Posted on Oct 30, 2023 by Jackie Rath   1 Comment | Posted in Blog · Uncategorized

By Sam Hoffman, Land Manager

Land Manager Sam Hoffman mapping invasive species with Director of Research Tony Kiszonas.

As the heart of fall approaches and our field season winds down, it’s the perfect time to highlight Ridges Sanctuary land management volunteers and their invaluable contributions to our organization. 

When I first joined The Ridges as Land Manager in November of 2021, one of the first projects I was assigned was to help plan and facilitate the replacement of our Range Light Boardwalk. This walkway is one of the most traversed parts of the Sanctuary but was showing its age and lacking the accessibility features of our Hidden Brook Boardwalk. I quickly realized how dedicated and talented our volunteers are. When tasked with the project, our Wednesday Crew gathered every week and worked tirelessly to complete the project over a five-month span in 2022, all while keeping the 800-foot-long boardwalk open to visitors. In the end, over 80 volunteers donated roughly 600 hours to rebuild the structure while saving The Ridges over $30,000 in construction costs.

Wednesday Crew finishing up the new Range Light Boardwalk.

Wednesday Crew working on the Cedar Trail boardwalk.

We have since leveraged that effort to continue to replace and improve aged-out boardwalks on our original rustic trails system that traverses the iconic ridge and swale complex. And their work doesn’t stop there. The Wednesday Crew regularly assists staff in all kinds of land management efforts, including but not limited to land and trail maintenance, groundskeeping, facilities repair, and a variety of special projects such as building seasonal decor for the Nature Store and assembling bat, owl, and bluebird house kits for our workshops.  

Other important volunteer groups contributing to land preservation and management at The Ridges include the Garden Crew and the Barberry Pirates. The Garden Crew has done a great job of increasing the diversity of the pollinator gardens that provide habitat for many bee and butterfly species while maintaining an aesthetically stunning space around the Cook-Albert Fuller Nature Center for visitors to interact with. The establishment of a Native Plant Demonstration Garden was a highlight, with other exciting projects planned in the coming years. The Barberry Pirates are a revived group of volunteers assisting staff with managing invasive species. In 2023, they helped with the removal of Dame’s Rocket, European Marsh Thistle, and Glossy Buckthorn at multiple sites.   

Garden Crew works on the Ridges Native Plant Demo Garden.

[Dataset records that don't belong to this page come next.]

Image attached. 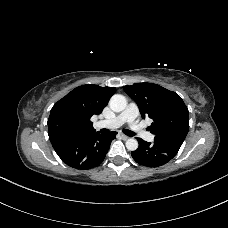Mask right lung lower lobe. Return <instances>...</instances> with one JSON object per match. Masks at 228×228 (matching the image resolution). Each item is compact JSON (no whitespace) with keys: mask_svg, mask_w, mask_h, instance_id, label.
<instances>
[{"mask_svg":"<svg viewBox=\"0 0 228 228\" xmlns=\"http://www.w3.org/2000/svg\"><path fill=\"white\" fill-rule=\"evenodd\" d=\"M116 132L101 135L96 132L85 137L65 138L52 143L61 160L68 166L85 170L98 166L105 158Z\"/></svg>","mask_w":228,"mask_h":228,"instance_id":"obj_1","label":"right lung lower lobe"}]
</instances>
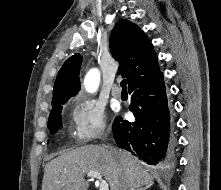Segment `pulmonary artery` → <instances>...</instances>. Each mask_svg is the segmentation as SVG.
<instances>
[{"label":"pulmonary artery","mask_w":221,"mask_h":190,"mask_svg":"<svg viewBox=\"0 0 221 190\" xmlns=\"http://www.w3.org/2000/svg\"><path fill=\"white\" fill-rule=\"evenodd\" d=\"M111 92L115 98H120L122 95V90L118 84L113 85Z\"/></svg>","instance_id":"pulmonary-artery-1"}]
</instances>
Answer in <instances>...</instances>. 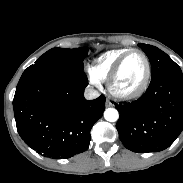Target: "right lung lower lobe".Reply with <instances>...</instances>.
<instances>
[{
  "label": "right lung lower lobe",
  "mask_w": 183,
  "mask_h": 183,
  "mask_svg": "<svg viewBox=\"0 0 183 183\" xmlns=\"http://www.w3.org/2000/svg\"><path fill=\"white\" fill-rule=\"evenodd\" d=\"M83 69L21 76L13 108L17 131L44 157L68 159L89 147L90 130L102 117L105 96L84 98Z\"/></svg>",
  "instance_id": "98d812e1"
}]
</instances>
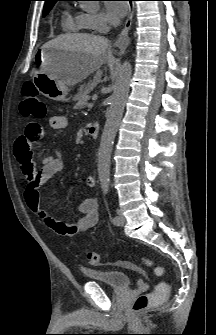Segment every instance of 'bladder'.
<instances>
[{
  "label": "bladder",
  "instance_id": "31cf9c89",
  "mask_svg": "<svg viewBox=\"0 0 216 335\" xmlns=\"http://www.w3.org/2000/svg\"><path fill=\"white\" fill-rule=\"evenodd\" d=\"M82 274L89 280L102 283L115 291L130 289V273L117 269L91 270L82 269Z\"/></svg>",
  "mask_w": 216,
  "mask_h": 335
}]
</instances>
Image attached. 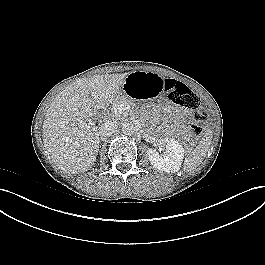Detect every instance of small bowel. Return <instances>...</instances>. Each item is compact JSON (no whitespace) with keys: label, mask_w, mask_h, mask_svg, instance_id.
<instances>
[{"label":"small bowel","mask_w":265,"mask_h":265,"mask_svg":"<svg viewBox=\"0 0 265 265\" xmlns=\"http://www.w3.org/2000/svg\"><path fill=\"white\" fill-rule=\"evenodd\" d=\"M176 113H177V115L180 116V117H183V116H186V115H187V112L184 111V110H182V109H177V110H176Z\"/></svg>","instance_id":"small-bowel-1"}]
</instances>
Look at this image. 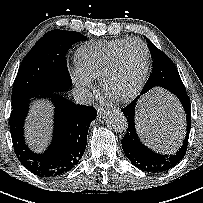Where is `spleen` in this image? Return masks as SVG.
I'll list each match as a JSON object with an SVG mask.
<instances>
[{"instance_id":"1","label":"spleen","mask_w":203,"mask_h":203,"mask_svg":"<svg viewBox=\"0 0 203 203\" xmlns=\"http://www.w3.org/2000/svg\"><path fill=\"white\" fill-rule=\"evenodd\" d=\"M153 99L155 100V102H157L158 104H160V108L163 109L165 107L164 104H166L167 102H170L171 101V98L168 96V95H165V94H155L153 96ZM178 145V144H177ZM176 147V146H175ZM172 149V148H171Z\"/></svg>"}]
</instances>
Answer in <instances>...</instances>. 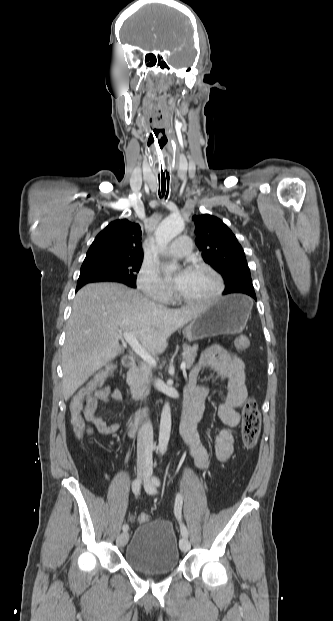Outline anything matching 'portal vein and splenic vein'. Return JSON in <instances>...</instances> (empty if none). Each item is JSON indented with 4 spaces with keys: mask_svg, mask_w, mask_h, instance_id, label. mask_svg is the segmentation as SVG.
<instances>
[{
    "mask_svg": "<svg viewBox=\"0 0 333 621\" xmlns=\"http://www.w3.org/2000/svg\"><path fill=\"white\" fill-rule=\"evenodd\" d=\"M122 336L124 337L125 341L131 346L134 352L142 358L143 361H145L150 366L156 365L155 359L145 350V348L141 346L133 332H123ZM180 368L182 370H185V361L181 363Z\"/></svg>",
    "mask_w": 333,
    "mask_h": 621,
    "instance_id": "18ae733b",
    "label": "portal vein and splenic vein"
}]
</instances>
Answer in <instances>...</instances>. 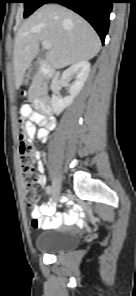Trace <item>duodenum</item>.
Segmentation results:
<instances>
[{
  "mask_svg": "<svg viewBox=\"0 0 136 296\" xmlns=\"http://www.w3.org/2000/svg\"><path fill=\"white\" fill-rule=\"evenodd\" d=\"M39 70L43 79L49 78L51 76V72L44 60L40 61L39 63ZM38 107L43 113V119L38 124L47 128H52L54 126V119L52 116L53 110L50 103L47 100L43 99L39 101Z\"/></svg>",
  "mask_w": 136,
  "mask_h": 296,
  "instance_id": "obj_1",
  "label": "duodenum"
}]
</instances>
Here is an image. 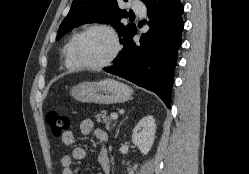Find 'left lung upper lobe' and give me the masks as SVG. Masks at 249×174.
Listing matches in <instances>:
<instances>
[{
  "label": "left lung upper lobe",
  "instance_id": "5c2ea615",
  "mask_svg": "<svg viewBox=\"0 0 249 174\" xmlns=\"http://www.w3.org/2000/svg\"><path fill=\"white\" fill-rule=\"evenodd\" d=\"M120 0H73L71 9L61 23L57 38L59 40L64 34L84 23H111L120 31L119 40L122 43L136 33L135 24L123 25L122 18H127L128 13L118 7ZM127 1V0H123ZM148 0H142L145 4Z\"/></svg>",
  "mask_w": 249,
  "mask_h": 174
}]
</instances>
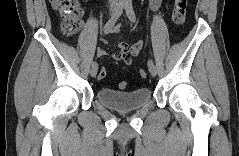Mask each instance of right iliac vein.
Here are the masks:
<instances>
[{
    "mask_svg": "<svg viewBox=\"0 0 239 156\" xmlns=\"http://www.w3.org/2000/svg\"><path fill=\"white\" fill-rule=\"evenodd\" d=\"M110 14H111V15L113 14V10L110 11ZM97 71H98V65L92 66V67H91V70H90V75H91L92 77H95L96 74H97Z\"/></svg>",
    "mask_w": 239,
    "mask_h": 156,
    "instance_id": "obj_1",
    "label": "right iliac vein"
}]
</instances>
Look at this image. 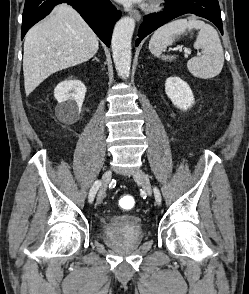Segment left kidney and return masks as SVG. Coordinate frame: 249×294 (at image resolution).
Listing matches in <instances>:
<instances>
[{
    "label": "left kidney",
    "mask_w": 249,
    "mask_h": 294,
    "mask_svg": "<svg viewBox=\"0 0 249 294\" xmlns=\"http://www.w3.org/2000/svg\"><path fill=\"white\" fill-rule=\"evenodd\" d=\"M165 92L171 102L181 110L194 104V95L189 85L179 77H169L165 82Z\"/></svg>",
    "instance_id": "5707ae66"
}]
</instances>
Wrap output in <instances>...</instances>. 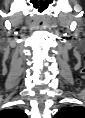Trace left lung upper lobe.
Here are the masks:
<instances>
[{"mask_svg":"<svg viewBox=\"0 0 85 118\" xmlns=\"http://www.w3.org/2000/svg\"><path fill=\"white\" fill-rule=\"evenodd\" d=\"M74 111H75V107L63 108V109L60 111L59 115H60V116L71 115Z\"/></svg>","mask_w":85,"mask_h":118,"instance_id":"obj_1","label":"left lung upper lobe"}]
</instances>
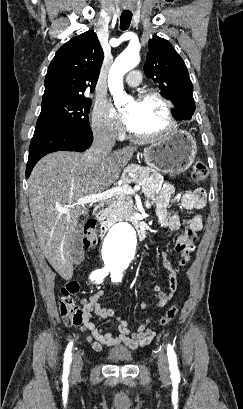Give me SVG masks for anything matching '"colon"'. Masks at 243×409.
<instances>
[{
    "mask_svg": "<svg viewBox=\"0 0 243 409\" xmlns=\"http://www.w3.org/2000/svg\"><path fill=\"white\" fill-rule=\"evenodd\" d=\"M191 176L196 182L204 181L208 176L206 165L196 160L191 166ZM97 242L94 223L89 222L84 230L83 244L85 247H93ZM79 291V284L75 281L68 282L60 289L59 313L67 325H80L83 322V309L75 302L73 296ZM179 313V306H170L164 315L159 319V325L164 326L176 318Z\"/></svg>",
    "mask_w": 243,
    "mask_h": 409,
    "instance_id": "1",
    "label": "colon"
}]
</instances>
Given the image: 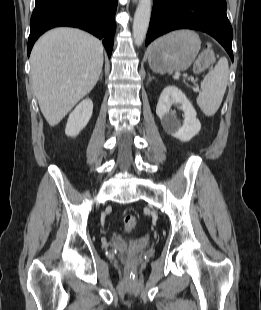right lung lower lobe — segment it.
<instances>
[{
  "label": "right lung lower lobe",
  "mask_w": 261,
  "mask_h": 310,
  "mask_svg": "<svg viewBox=\"0 0 261 310\" xmlns=\"http://www.w3.org/2000/svg\"><path fill=\"white\" fill-rule=\"evenodd\" d=\"M117 0H36L30 21L27 53L38 37L56 26H72L102 39L111 56L115 35Z\"/></svg>",
  "instance_id": "right-lung-lower-lobe-1"
}]
</instances>
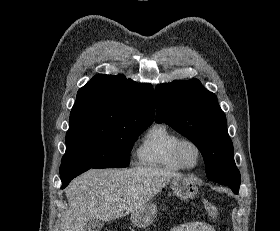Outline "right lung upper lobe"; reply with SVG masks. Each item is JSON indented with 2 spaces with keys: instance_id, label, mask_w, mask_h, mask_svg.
I'll return each mask as SVG.
<instances>
[{
  "instance_id": "1",
  "label": "right lung upper lobe",
  "mask_w": 280,
  "mask_h": 231,
  "mask_svg": "<svg viewBox=\"0 0 280 231\" xmlns=\"http://www.w3.org/2000/svg\"><path fill=\"white\" fill-rule=\"evenodd\" d=\"M152 96L150 84H138L123 75L99 74L79 89L70 119L112 118L152 123Z\"/></svg>"
}]
</instances>
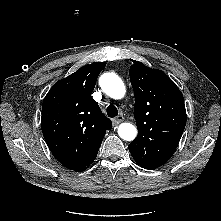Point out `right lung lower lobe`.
Segmentation results:
<instances>
[{
  "instance_id": "1",
  "label": "right lung lower lobe",
  "mask_w": 221,
  "mask_h": 221,
  "mask_svg": "<svg viewBox=\"0 0 221 221\" xmlns=\"http://www.w3.org/2000/svg\"><path fill=\"white\" fill-rule=\"evenodd\" d=\"M98 153V152H97ZM97 153H95L94 155H92L85 163H83L82 165H80L78 168L74 169V171L76 172H81L84 171L86 168L89 167V165L95 160Z\"/></svg>"
}]
</instances>
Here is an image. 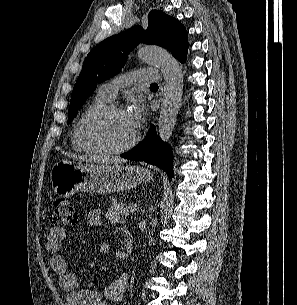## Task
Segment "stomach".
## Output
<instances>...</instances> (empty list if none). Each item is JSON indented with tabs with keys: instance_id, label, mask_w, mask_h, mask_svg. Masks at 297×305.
<instances>
[{
	"instance_id": "1",
	"label": "stomach",
	"mask_w": 297,
	"mask_h": 305,
	"mask_svg": "<svg viewBox=\"0 0 297 305\" xmlns=\"http://www.w3.org/2000/svg\"><path fill=\"white\" fill-rule=\"evenodd\" d=\"M152 179L151 170L142 166L88 164L71 160L57 162L50 173L52 189L62 198H69L78 191L121 192Z\"/></svg>"
}]
</instances>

Volunteers are an essential part of operations for any nonprofit. Still, I often hear from folks in our community that The Ridges Sanctuary has some of the most committed volunteers in the county. I couldn’t agree more. It is a privilege and an honor to work alongside people who work so hard to continue to accomplish the Ridges’ mission. The Wednesday Crew, along with the rest of our volunteers, are an integral part of The Ridges family and are truly a pleasure to work with. They have shown me by example that we can achieve much more as a collective when passionate individuals work towards a common goal. 

Invasive species removal volunteers.

Not only do volunteers give to their community, but there are personal benefits to volunteering itself, from forming new friendships to learning new skills. If you have thought about volunteering with The Ridges Sanctuary before but haven’t yet done so, I urge you to contact me for more information on opportunities to contribute.  

I can be reached via email at, or by phone at (920) 839-2802 ext. 108. 

Ten Reasons to Volunteer

1. Socialize and connect with other passionate members of the community.

2. Give a boost to your cognitive, emotional, and physical health.  

3. Develop a strong connection with nature and the land. 

4. Make valuable contributions to conservation that benefits the entire community.  

5. Protect a precious natural resource for future generations to experience.  

6. Help to provide continued and further access to the outdoors for people of all ages and abilities.  

7. Put your talents to use.  

8. Learn new skills that can be applied to many different areas of life.   

9. Create new friendships with people you share values with.   

10. Make a positive impact on other people’s lives. 

1 Response to "Land Management Volunteers: Making an Impact"

Comment by Charlie Schudson
October 31, 2023 10:36 am

Volunteering at The Ridges is MY selfish pleasure — Thank YOU!